Auf unserem Testgerät war bereits eine aktuelle Firmware installiert, die den Lautstärkefehler beseitigte, der auf ersten veröffentlichten Geräten aufgetreten war .

Leicht trotz Alurahmen
Die Leichtbauweise des Galaxy Nexus mit einem Gewicht von 140 Gramm entspricht der des des Galaxy S2 , das 115 wiegt. Das höhere Gewicht des Galaxy Nexus ist darauf zurückzuführen, dass sein Rahmen – anders als der des Galaxy S2 – aus Aluminium ist. Die gesamte Vorderfront ist mit kratzfestem Glas überzogen, die rückseitige Abdeckung ist aus Hartplastik.


























Das Galaxy Nexus misst 135,5 x 67,9 x 8,9 mm. Damit ist es um 10 mm länger als das Galaxy S2 mit 125,3 x 66,1 x 8,5 mm und unwesentlich breiter und dicker. In der seitlichen Ansicht wird das Smartphone von oben nach unten dicker und die Glasabdeckung ist zur Mitte hin nach innen gewölbt.
Auflösung wie bei Tablets oder Netbooks
Das Display des Galaxy Nexus misst 4,65 Zoll in der Diagonalen.
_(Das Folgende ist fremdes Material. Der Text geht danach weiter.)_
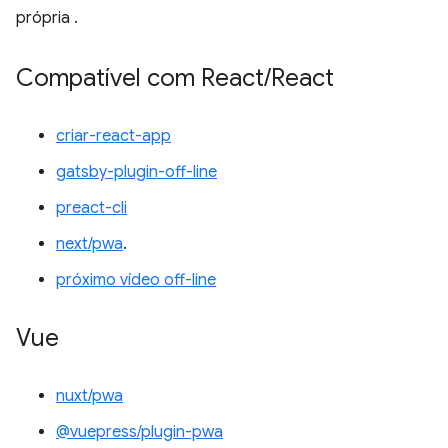
própria
.
Compatível com React
/
React
criar-react-app
gatsby-plugin-off-line
preact-cli
next/pwa
.
próximo vídeo off-line
Vue
nuxt/pwa
@vuepress/plugin-pwa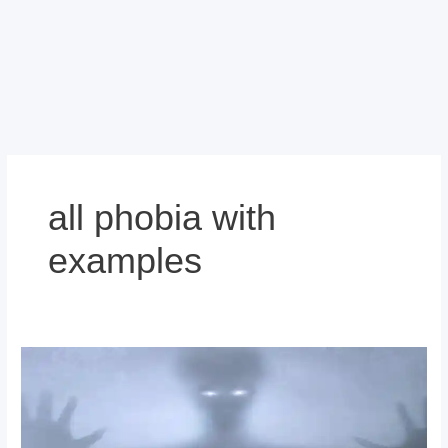
all phobia with
examples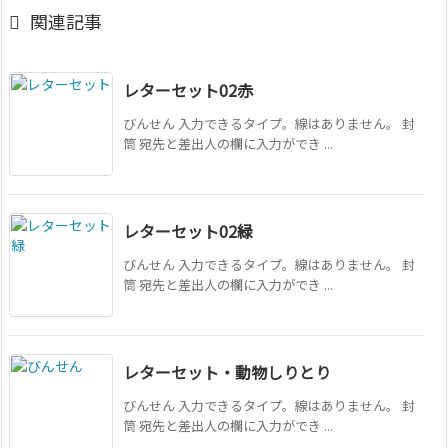

関連記事
レターセット02赤
びんせん 入力できるタイプ。線はありません。 封
筒 宛先と差出人の欄に入力ができ ...
レターセット02緑
びんせん 入力できるタイプ。線はありません。 封
筒 宛先と差出人の欄に入力ができ ...
レターセット・動物しりとり
びんせん 入力できるタイプ。線はありません。 封
筒 宛先と差出人の欄に入力ができ ...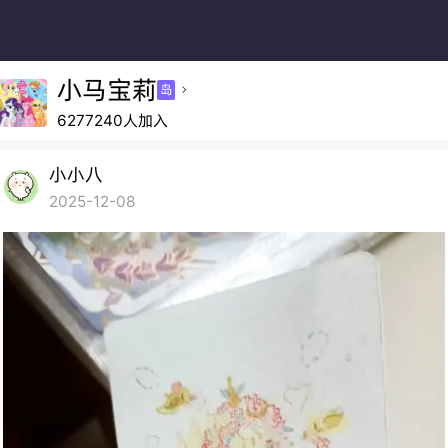
小马宝莉
岛

6277240人加入
小小八
2025-12-08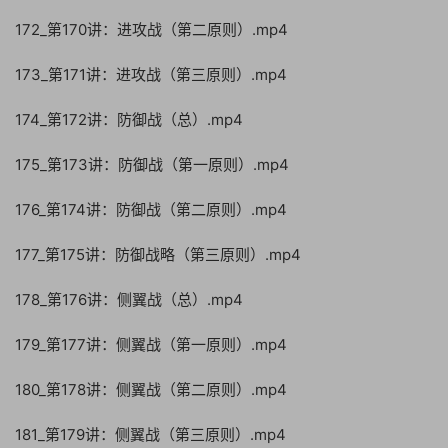
172_第170讲：进攻战（第二原则）.mp4
173_第171讲：进攻战（第三原则）.mp4
174_第172讲：防御战（总）.mp4
175_第173讲：防御战（第一原则）.mp4
176_第174讲：防御战（第二原则）.mp4
177_第175讲：防御战略（第三原则）.mp4
178_第176讲：侧翼战（总）.mp4
179_第177讲：侧翼战（第一原则）.mp4
180_第178讲：侧翼战（第二原则）.mp4
181_第179讲：侧翼战（第三原则）.mp4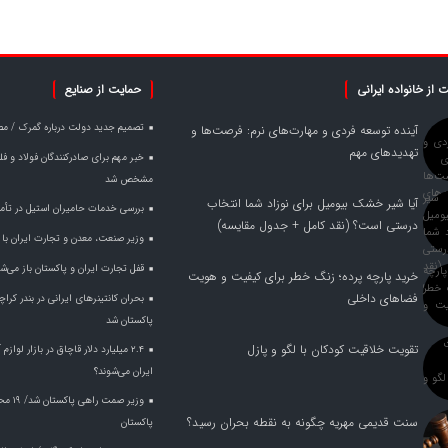
 از خانواده ایرانی
حمایت از صنایع
تصمیم جدید دولت درباره گمرک / مص
آینده توسعه فردی و مهارت‌های نرم: فرصت‌ها و
تهدیدهای مهم
مشخص شد
آیا شیر خشک بیومیل برای نوزاد شما انتخاب
بررسی خدمات حامیران استیل در تأم
درستی است؟ (نقد کامل + جدول مقایسه)
وزیر صنعت، معدن و تجارت ایران با وز
قفل تجارت ایران و پاکستان باز می‌ش
خرید پارچه پرده؛ زنگ خطر برای کیفیت و هویت
فضاهای داخلی
بحران کانتینر‌های ایرانی در بندر ک
پاکستان شد
تقویت خلاقیت کودکان با لگو و پازل
۲.۴ میلیارد دلار قاچاق در بازار لواز
ایران می‌شوند؟
وزیر ص
سنت قدیمی مهریه چگونه به نقطه بحران رسید؟
پاکستان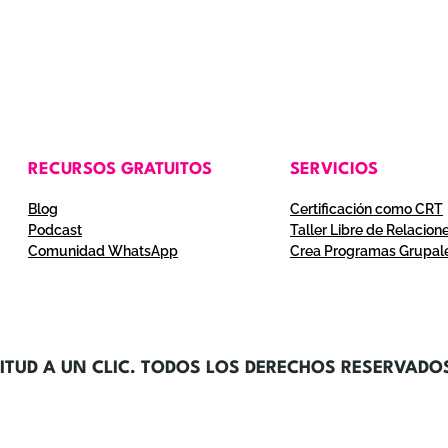
RECURSOS GRATUITOS
SERVICIOS
Blog
Certificación como CRT
Podcast
Taller Libre de Relacion
Comunidad WhatsApp
Crea Programas Grupal
ITUD A UN CLIC. TODOS LOS DERECHOS RESERVADO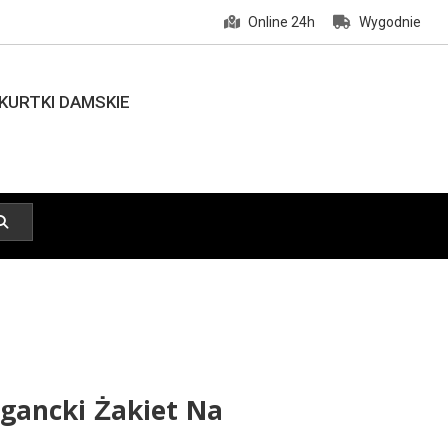
Online 24h
Wygodnie
KURTKI DAMSKIE
egancki Żakiet Na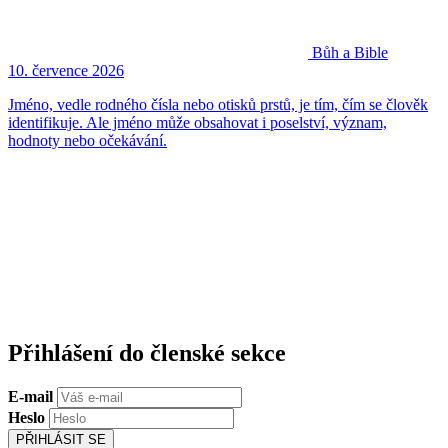
Bůh a Bible
10. července 2026
Jméno, vedle rodného čísla nebo otisků prstů, je tím, čím se člověk
identifikuje. Ale jméno může obsahovat i poselství, význam,
hodnoty nebo očekávání.
Přihlášení do členské sekce
E-mail
Heslo
PŘIHLÁSIT SE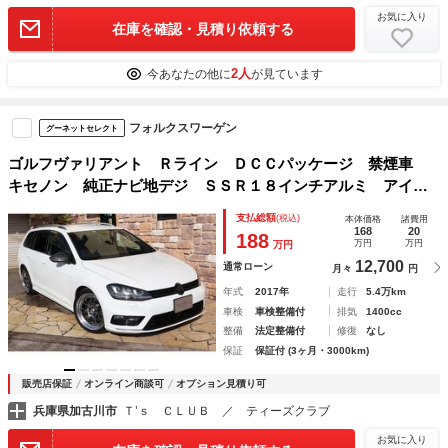
お気に入り
在庫を確認・見積り依頼する
2人
今あなたの他に
が見ています
フォルクスワーゲン
グーネットセレクト
ゴルフヴァリアント Ｒライン ＤＣＣパッケージ 禁煙車
キセノン 純正ナビ地デジ ＳＳＲ１８インチアルミ アイバ
ッハサスアインザッツマフラー アダクティブクルーズコント
支払総額
(税込)
本体価格
諸費用
ロール ＥＴＣ レーンアシスト ＰＰＴスロットルコントロ
168
20
188
万円
万円
万円
ーラー
12,700
通常ローン
月々
円
年式
2017年
走行
5.4万km
車検
車検整備付
排気
1400cc
整備
法定整備付
修復
なし
保証
保証付 (3ヶ月・3000km)
販売店保証
オンライン商談可
オプション見積り可
兵庫県加古川市
Ｔ’ｓ ＣＬＵＢ ／ ティーズクラブ
お気に入り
Zum Vergleich: Das Display des Galaxy S2 hat eine Bilddiagonale von 4,27 Zoll. Das Display des Galaxy Nexus ist nur wenig breiter, aber auffällig länger als das des Galaxy S2 und bietet damit ausreichend Platz für die Bildschirmtasten von Android 4.0. Die Auflösung des Amoled-Displays mit Pentile-Technik ist mit 720 x 1.280 Pixeln so hoch wie bei manchen Tablets oder Netbooks. Effektiv bleiben in den meisten Anwendungen von den 1.280 Pixeln 1.184 Pixel übrig, den Rest nehmen die Bildschirmtasten in Anspruch.
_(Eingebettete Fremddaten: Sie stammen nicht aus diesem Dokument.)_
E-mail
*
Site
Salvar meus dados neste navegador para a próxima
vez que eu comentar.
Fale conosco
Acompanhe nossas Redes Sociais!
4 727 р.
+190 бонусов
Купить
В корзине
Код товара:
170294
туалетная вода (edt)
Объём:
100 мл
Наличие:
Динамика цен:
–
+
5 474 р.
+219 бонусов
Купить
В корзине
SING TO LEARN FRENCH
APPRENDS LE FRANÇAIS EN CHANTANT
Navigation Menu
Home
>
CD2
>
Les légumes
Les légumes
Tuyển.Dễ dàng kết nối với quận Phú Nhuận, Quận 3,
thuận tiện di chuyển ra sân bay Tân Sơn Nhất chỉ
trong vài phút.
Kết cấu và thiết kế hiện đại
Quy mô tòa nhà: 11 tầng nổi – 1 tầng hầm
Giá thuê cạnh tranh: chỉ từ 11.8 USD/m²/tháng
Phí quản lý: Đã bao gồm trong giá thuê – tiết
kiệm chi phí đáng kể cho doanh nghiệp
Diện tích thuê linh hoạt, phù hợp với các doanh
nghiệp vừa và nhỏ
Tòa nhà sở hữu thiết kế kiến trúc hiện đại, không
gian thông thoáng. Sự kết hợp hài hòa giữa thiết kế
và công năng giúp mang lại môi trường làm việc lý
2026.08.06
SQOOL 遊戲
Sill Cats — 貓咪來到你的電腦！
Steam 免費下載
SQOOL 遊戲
Die Farben wirken kontrastreich, aber nicht so übertrieben knallig wie beim Galaxy S2, sondern viel natürlicher. Außerdem gibt es keinen der Treppeneffekte, die auf Geräten mit niedrigeren Auflösungen auftreten. Auch bei direktem Sonnenlicht sind Inhalte auf dem spiegelnden Display gut lesbar. Die automatische Steuerung der Bildschirmhelligkeit arbeitet allerdings auch mit Android 4.0 nicht vernünftig, wie auch bei anderen Android-Versionen ist die gewählte Einstellung oftmals zu dunkel. Abhilfe kann der Nutzer nur schaffen, indem er die Automatik abschaltet und die Helligkeit manuell regelt.
Gut vernetzt
Unter dem Wulst am unteren Ende des Smartphones befinden sich die Antennen. Mit dem HSPA+-Modem kann das Smartphone Daten empfangen. Bei entsprechend ausgerüsteten Funktürmen ist eine Datenübertragung von bis zu 21 Megabit pro Sekunde möglich. Außerdem verbindet sich das Galaxy Nexus nach 802.11 a/b/g/n mit dem Netzwerk und deckt somit die 5-GHz-Frequenz ab. Auch Android 4.0 unterstützt die Nutzung als WLAN-Hotspot. Bluetooth beherrscht das Smartphone in der Version 3.0.
Mit Android 4.0 kommuniziert das Galaxy Nexus über NFC mit anderen Geräten, die ebenfalls mit Ice Cream Sandwich ausgestattet sein müssen. Dann sollen sich Webseiten, Kartenausschnitte in Google Maps, Anwendungen oder Youtube-Videos mit anderen Geräten austauschen lassen. Weil uns nur ein Galaxy-Nexus-Modell vorlag, konnten wir die Funktion nicht ausprobieren. Die Sprachqualität beim Telefonieren ist überdurchschnittlich.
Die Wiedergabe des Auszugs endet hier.